After recommendation from the Advisory Board, the drug candidate will now be further assessed as a potential first-line therapy in advanced pancreatic cancer patients in a phase 2b trial.
BPGbio have submitted their findings for presentation to a major cancer meeting in January 2024.
In the phase 2a clinical trial, BPM 31510 IV demonstrated a tolerable safety profile in advanced refractory pancreatic cancer patients with an early indication for potential clinical benefit.
Prior to commencement of the phase 2a trial, the mechanism of action of BPM 31510 was first validated by data from BPGbio’s NAi Interrogative Biology multi omics AI platform.
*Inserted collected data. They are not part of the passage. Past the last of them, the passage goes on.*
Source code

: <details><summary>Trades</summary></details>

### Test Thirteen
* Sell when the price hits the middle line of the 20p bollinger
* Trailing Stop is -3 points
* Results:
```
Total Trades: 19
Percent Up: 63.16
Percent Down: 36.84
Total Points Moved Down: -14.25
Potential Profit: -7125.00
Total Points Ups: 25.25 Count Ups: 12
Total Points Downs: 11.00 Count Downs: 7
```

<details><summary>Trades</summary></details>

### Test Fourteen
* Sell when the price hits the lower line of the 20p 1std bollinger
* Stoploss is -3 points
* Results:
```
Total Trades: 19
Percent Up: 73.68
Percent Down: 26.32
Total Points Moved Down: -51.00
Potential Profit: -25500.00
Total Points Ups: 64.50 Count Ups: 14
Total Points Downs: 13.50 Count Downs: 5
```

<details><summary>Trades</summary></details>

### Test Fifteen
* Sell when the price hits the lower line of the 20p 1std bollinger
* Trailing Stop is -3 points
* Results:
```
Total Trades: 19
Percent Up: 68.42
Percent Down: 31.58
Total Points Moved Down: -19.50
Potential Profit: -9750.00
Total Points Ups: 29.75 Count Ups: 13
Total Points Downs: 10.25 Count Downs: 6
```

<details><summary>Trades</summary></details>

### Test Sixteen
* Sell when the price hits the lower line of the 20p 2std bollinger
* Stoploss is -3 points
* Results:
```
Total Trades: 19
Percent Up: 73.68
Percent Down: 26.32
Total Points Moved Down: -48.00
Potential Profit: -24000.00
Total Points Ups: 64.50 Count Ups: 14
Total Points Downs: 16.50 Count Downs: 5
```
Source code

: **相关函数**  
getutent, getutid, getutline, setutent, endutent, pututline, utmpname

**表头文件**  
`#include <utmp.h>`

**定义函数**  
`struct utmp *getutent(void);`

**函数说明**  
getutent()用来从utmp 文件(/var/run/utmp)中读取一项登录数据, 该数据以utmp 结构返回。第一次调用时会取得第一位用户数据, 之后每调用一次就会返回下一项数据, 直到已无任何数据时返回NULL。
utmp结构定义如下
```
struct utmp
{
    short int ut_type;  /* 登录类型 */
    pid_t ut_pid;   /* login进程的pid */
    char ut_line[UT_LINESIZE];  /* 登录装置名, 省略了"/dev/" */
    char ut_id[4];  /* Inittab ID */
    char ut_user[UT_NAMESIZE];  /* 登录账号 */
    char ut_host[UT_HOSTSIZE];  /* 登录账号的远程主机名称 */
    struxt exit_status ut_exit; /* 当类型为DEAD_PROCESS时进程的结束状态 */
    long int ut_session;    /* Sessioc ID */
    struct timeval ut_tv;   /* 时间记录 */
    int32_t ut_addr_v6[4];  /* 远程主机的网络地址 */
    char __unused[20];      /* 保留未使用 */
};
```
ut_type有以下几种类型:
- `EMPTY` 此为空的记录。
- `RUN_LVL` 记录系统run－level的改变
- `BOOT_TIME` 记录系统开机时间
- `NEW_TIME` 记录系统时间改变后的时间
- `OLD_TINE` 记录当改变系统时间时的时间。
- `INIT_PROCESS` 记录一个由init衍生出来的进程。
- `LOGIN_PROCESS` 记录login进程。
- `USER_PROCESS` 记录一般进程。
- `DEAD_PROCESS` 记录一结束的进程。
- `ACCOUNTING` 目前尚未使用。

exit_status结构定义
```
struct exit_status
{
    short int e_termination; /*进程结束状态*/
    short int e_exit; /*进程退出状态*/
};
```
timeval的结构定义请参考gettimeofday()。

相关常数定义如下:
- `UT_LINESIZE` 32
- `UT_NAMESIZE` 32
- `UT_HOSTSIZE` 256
The platform suggested that there is a hallmark shift in the tumor microenvironment (TME) wherein a Warburg shift is induced by BPM 31510 to modulate mitochondrial oxidative phosphorylation in highly aggressive tumors, with a direct effect on the BCL-2 protein family.
Niven R. Narain, CEO and president of BPGbio, said: “We are extremely encouraged to observe that BPM31510 has demonstrated an early indication of potential clinical benefit for patients with advanced refractory pancreatic cancer. Pancreatic cancer is the fourth leading cause of death of all cancers with only a 10% survival rate, we are focused on assessing further development of this drug for patients and their families affected by this devastating disease.”
Madappa Kundranda, chief of division of cancer medicine at Banner MD Anderson Cancer Center, added: “Advanced pancreatic cancer patients have limited treatment options and lack of early detection often leads to advanced diagnosis in most cases, resulting in devastating impacts on the family unit. Early indication from BPM31510 data, which targets the tumor microenvironment (TME) thus far supports further study in late-stage trials with the goal of offering hope for more effective treatment for the pancreatic patient community."
In addition, BPGbio has identified biomarkers for early disease diagnoses in pancreatic cancer through Project Survival, a 7-year study led in collaboration with Beth Israel Medical Center/Harvard Medical School, amongst others. According to the company, this initiative holds the promise of earlier disease diagnoses which may result in better outcomes, thereby potentially saving more lives.